Healthy SF, the city’s universal healthcare program, for example, was long championed by progressive Tom Ammiano before being embraced by Mayor Gavin Newsom. In 2014 voters overwhelmingly approved San Francisco’s $15 minimum wage measure after it received unanimous support from the Board of Supervisors and Mayor Ed Lee. Like other tenants rights initiatives, Proposition F in 2018, which provides legal representation to every evicted tenant, saw some squabbling over details in the lead-up to its introduction, but never generated real political opposition. More recently, after some more squabbling, Mayor London Breed eventually came around to Supervisors Hillary Ronen and Matt Haney’s Mental Health SF program, funding for which is included in this year’s Prop A.
That’s how a bill becomes a law in San Francisco: progressives push the envelope, and moderates stamp it. Especially in light of national politics, the net result is a fairly functional factionalism, a system of checks and balances where things actually get done — although, as Eric Jaye emphasized, certain policy areas remain sacred cows that neither side is interested in changing.
But the push-pull isn’t one-way. Just like moderates, progressives have vested interests to protect and coalitions to hold together. There are some arenas where they’re not the ones taking risks.
And today, in San Francisco, pushing for new housing across the city’s single family home neighborhoods is a political risk. It challenges a half century of political power built by “the neighborhoods” — a movement that has done a lot of good for its core constituencies, including longtime homeowners, rent control tenants, and historical preservationists concerned with the visual character of neighborhoods. But this political movement has likewise helped make the city inaccessible to all but the wealthiest newcomers, and inhospitable to those who grew up here and wish to stay and start families. It has also made it harder to get people out of their cars and reduce the city’s greenhouse gas emissions.
Looking at who is best served by each side’s policy agenda is yet another way to characterize the progressive/moderate divide. “I think progressives would say that what makes them different is that their primary concern is the people who already live in San Francisco and are struggling to stay here,” Derse says. “And then I think moderates would say that their primary interest is making the city work the best it can for everyone, both people who currently live here and people who want to live here, all walks of life.”

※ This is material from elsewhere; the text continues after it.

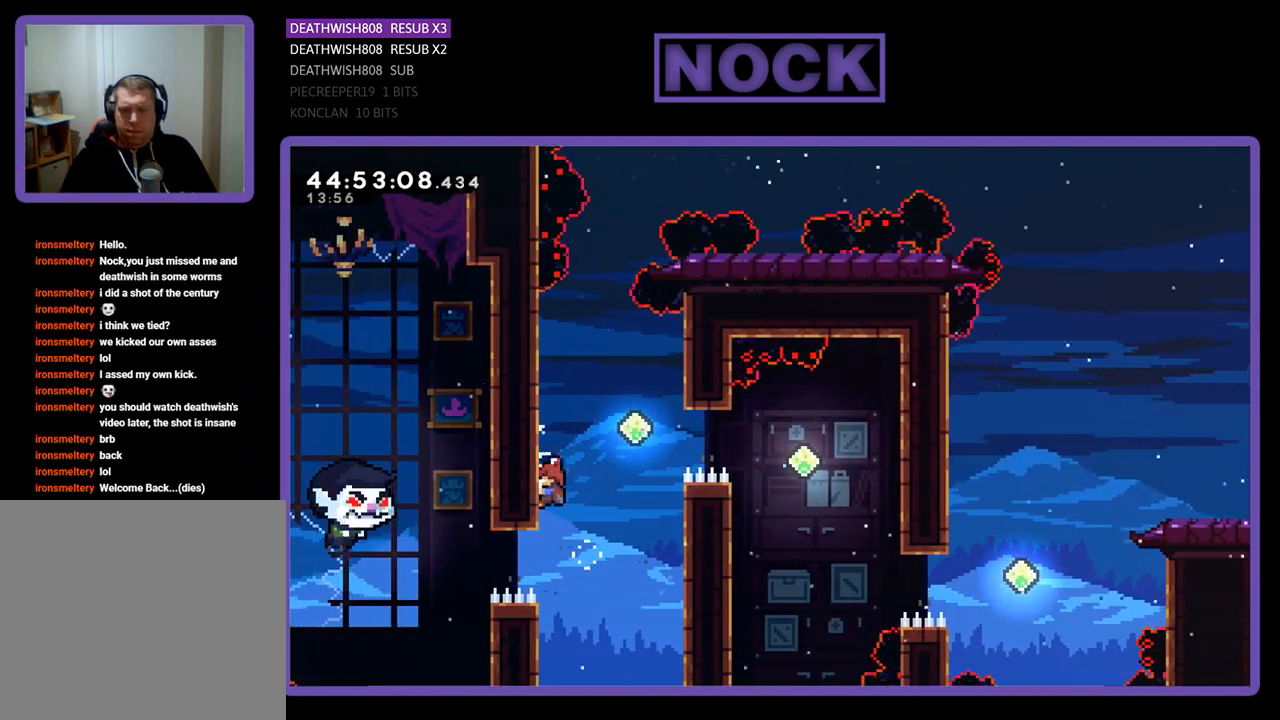
{"buttons": ["CROSS", "R2", "DPAD_UP"], "events": [[267, "DPAD_UP", "down"], [333, "CROSS", "down"]]}
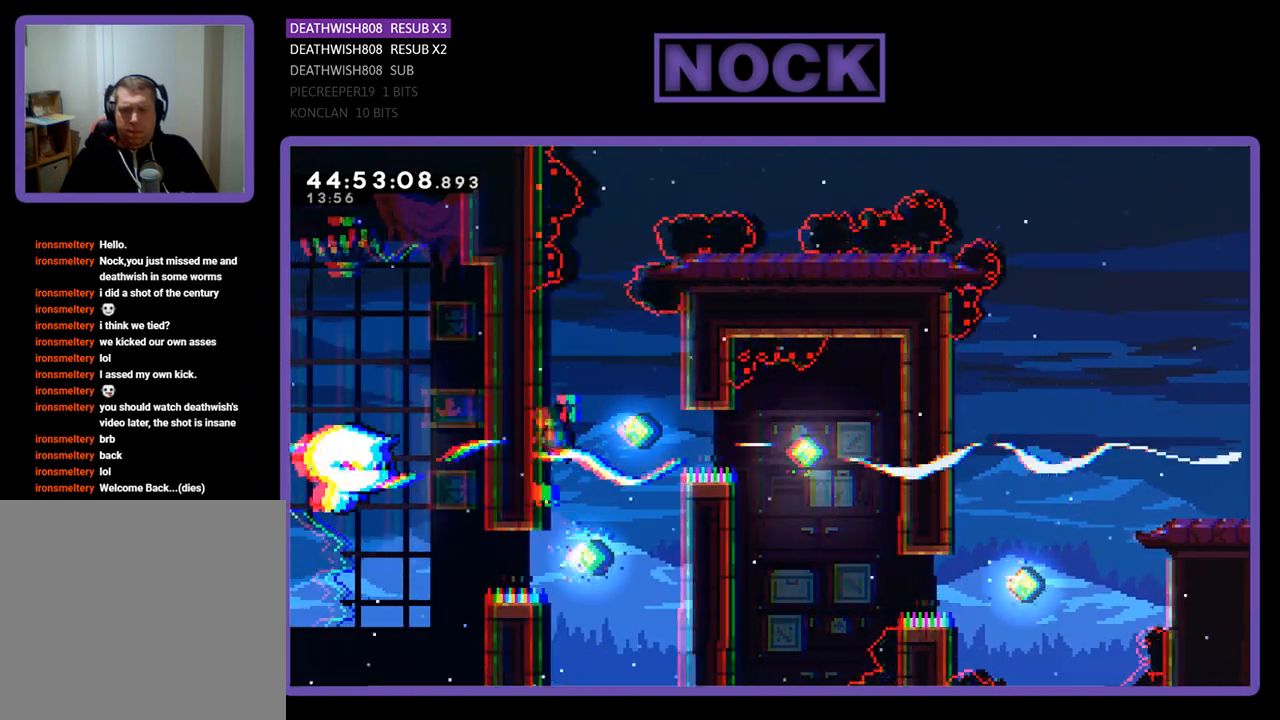
{"buttons": ["R2", "DPAD_UP"], "events": [[167, "CROSS", "up"], [233, "CROSS", "down"], [400, "CROSS", "up"]]}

Derse views these characterizations as “a false divide,” but one that that helps explain why progressive supervisors tend to win elections when the economy is booming and low-income people are getting squeezed, and moderates tend to win when the economy is in trouble and small businesses are struggling. Leading up to this election, when the tech economy is still booming, but unemployment is sky high and countless businesses remain shuttered, it was anybody’s ballgame.
Ultimately, the status quo remained largely intact with progressive and moderate incumbents all fending off their challengers. But once vacant seats are taken into account, moderates, or more accurately, Breed allies, appeared to gain at least some ground. Newly elected District 7 Supervisor Myrna Melgar, who was endorsed by several progressive politicians and organizations as well as SF YIMBY and the Mayor, could be a sign that the people want leaders who can straddle the city’s ideological divides, Derse says.
“There’s a saying about how there’s nothing in the middle of the road except yellow lines and dead armadillos. It’s a lonely place to be a lot of times, but I think it’s where the voters are.”